Hayat işte çok şanslılar sizin gibi evlatları var..hiç evladı olamayanı düşündüm de birden :( ve bugünümüzü...Şehitlerini toprağa veren anneleri :( ve dedeleri neneleri hayatın bu acımasızlığı karşısında ayakta durabilmekten başka çareleri yok ...maalesef ki, hayatlar kararıyor ve yaşamak çok daha zorlaşıyor gün geçtikçe...
..Evet Şehitler ölmez vatanda bölünmez..Acılara gark oldular olduk... Rabbim Yar ve Yardımcısı olsun Ülkemizin ...

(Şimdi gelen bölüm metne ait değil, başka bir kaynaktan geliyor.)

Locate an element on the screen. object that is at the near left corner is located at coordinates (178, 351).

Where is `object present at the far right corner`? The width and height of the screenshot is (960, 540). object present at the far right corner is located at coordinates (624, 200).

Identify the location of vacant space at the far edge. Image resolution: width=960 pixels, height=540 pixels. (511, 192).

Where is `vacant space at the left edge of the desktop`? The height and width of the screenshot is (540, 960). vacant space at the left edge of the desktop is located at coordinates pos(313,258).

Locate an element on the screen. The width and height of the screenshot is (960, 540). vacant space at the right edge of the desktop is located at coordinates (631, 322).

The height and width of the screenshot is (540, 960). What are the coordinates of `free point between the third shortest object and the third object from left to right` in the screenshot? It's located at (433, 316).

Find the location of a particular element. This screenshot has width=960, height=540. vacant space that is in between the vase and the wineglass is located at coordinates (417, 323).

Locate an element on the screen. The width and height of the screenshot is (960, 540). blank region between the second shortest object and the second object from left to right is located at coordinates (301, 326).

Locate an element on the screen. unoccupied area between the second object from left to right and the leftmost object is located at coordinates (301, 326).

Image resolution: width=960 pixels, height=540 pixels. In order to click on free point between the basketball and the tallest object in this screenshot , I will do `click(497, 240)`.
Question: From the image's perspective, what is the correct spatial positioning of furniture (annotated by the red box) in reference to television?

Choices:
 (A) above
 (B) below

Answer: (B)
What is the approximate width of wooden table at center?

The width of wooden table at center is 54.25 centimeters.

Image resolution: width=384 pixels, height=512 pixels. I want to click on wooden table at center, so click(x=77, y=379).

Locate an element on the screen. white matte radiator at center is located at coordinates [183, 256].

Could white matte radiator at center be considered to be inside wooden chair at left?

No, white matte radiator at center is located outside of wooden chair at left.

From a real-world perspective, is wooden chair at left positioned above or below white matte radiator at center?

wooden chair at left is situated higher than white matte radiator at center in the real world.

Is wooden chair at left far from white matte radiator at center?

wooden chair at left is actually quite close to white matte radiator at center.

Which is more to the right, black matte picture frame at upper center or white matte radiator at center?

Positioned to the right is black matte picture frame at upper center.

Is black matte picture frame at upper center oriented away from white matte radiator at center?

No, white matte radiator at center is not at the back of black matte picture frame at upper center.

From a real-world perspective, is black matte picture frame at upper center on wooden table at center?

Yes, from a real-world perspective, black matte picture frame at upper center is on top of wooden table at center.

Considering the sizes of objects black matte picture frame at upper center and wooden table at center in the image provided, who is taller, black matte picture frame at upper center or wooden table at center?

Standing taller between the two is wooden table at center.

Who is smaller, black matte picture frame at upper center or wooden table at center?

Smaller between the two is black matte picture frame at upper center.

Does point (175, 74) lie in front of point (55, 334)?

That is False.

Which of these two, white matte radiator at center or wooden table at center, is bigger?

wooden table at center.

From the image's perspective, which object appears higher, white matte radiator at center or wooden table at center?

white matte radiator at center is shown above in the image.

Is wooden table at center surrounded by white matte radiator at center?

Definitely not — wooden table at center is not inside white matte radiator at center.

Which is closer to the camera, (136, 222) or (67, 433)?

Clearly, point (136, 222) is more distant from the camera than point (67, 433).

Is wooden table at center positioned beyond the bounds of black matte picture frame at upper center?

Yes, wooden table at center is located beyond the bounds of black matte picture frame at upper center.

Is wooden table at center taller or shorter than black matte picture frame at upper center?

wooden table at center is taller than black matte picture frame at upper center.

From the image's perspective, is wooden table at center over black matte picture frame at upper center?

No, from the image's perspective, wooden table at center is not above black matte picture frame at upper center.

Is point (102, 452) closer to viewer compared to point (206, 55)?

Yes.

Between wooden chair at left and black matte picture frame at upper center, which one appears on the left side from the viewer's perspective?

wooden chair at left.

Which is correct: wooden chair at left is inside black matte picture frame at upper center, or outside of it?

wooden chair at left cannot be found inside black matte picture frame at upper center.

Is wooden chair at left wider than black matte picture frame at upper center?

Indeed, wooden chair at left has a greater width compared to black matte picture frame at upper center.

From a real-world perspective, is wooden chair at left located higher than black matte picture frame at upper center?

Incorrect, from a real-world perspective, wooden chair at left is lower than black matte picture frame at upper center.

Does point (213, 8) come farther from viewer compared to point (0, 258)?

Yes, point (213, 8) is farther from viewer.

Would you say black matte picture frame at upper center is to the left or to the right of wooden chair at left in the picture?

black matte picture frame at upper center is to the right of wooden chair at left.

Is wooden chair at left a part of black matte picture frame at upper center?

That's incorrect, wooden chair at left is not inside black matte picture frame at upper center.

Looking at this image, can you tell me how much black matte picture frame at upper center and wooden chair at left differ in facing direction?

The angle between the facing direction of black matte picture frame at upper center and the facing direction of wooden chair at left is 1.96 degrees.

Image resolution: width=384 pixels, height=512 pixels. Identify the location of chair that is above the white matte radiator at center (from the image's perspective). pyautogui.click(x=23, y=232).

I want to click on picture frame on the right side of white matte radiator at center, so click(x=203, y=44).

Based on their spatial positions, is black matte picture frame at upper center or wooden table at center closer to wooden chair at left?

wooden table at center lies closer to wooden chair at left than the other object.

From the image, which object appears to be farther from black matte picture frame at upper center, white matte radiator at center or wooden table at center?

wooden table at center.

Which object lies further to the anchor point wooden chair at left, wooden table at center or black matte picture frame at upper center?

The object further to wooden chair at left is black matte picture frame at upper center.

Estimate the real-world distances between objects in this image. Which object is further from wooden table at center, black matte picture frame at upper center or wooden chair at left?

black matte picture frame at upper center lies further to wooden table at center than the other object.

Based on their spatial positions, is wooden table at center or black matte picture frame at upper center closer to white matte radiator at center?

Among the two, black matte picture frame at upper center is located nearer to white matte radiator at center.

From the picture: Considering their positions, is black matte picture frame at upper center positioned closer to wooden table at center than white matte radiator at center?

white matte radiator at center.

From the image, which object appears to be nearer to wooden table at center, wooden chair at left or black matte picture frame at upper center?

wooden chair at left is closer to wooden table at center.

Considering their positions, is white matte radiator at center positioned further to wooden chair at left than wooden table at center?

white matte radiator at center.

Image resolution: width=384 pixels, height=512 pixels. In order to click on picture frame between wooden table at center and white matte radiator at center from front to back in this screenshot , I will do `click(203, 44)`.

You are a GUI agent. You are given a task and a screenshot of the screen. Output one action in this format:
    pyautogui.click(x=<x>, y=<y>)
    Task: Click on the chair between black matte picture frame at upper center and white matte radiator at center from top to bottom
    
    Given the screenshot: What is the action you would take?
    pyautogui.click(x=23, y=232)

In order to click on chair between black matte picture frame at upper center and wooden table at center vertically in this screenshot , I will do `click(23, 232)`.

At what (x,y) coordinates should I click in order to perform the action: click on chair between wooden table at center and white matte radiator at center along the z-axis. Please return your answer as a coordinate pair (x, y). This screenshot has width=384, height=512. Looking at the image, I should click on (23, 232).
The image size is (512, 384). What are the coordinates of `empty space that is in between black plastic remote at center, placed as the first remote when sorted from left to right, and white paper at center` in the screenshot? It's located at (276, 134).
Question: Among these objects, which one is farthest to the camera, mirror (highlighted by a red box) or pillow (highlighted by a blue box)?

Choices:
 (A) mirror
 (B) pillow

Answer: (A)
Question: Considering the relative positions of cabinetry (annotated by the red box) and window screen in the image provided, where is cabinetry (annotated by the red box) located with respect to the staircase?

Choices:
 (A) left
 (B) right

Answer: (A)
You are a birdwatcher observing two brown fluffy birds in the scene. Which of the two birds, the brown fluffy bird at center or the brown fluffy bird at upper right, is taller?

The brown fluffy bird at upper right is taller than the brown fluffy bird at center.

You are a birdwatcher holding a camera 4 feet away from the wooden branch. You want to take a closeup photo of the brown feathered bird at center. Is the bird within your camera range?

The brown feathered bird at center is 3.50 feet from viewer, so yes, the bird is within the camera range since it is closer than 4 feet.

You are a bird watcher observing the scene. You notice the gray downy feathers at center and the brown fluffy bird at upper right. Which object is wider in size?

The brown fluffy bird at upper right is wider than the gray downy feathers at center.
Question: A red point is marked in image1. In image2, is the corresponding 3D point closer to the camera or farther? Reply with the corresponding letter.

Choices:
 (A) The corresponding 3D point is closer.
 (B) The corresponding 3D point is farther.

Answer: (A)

Bu güzel yazı için teşekkür ederim çok çok güzeldi ...Yaylalara ve karadeniz insanlarına selam...
selam ve muhabbetle hoşçakalın
Gül ESEN tarafından 9/15/2015 11:40:33 PM zamanında düzenlenmiştir.
Merhaba sevgili Gökhan
Öncelikle güzel gönüllü ve sevgi dolu annenize sevgi ve saygılar
Ben de çiçek sevdalısıyım ama ne yazık ki sizlerin imkanına sahip değilim mekan bakımından
Salonum ve küçük balkonum sera gibi hasta da olsam kalkar onları sularım bu sevda başka bir sevda
Annenizin duyarlı yüreği bunuda yalnız değil biz Kürt Türk et tırnak olmuşuz ayrılamayız
Inan ki bu halkın çoğunluğu da anneniz gibi düşünüyor
Yaralanan iş arkadaşınıza açıl şifalar dilerken mehmetçiklerimize de rahmet dilerim.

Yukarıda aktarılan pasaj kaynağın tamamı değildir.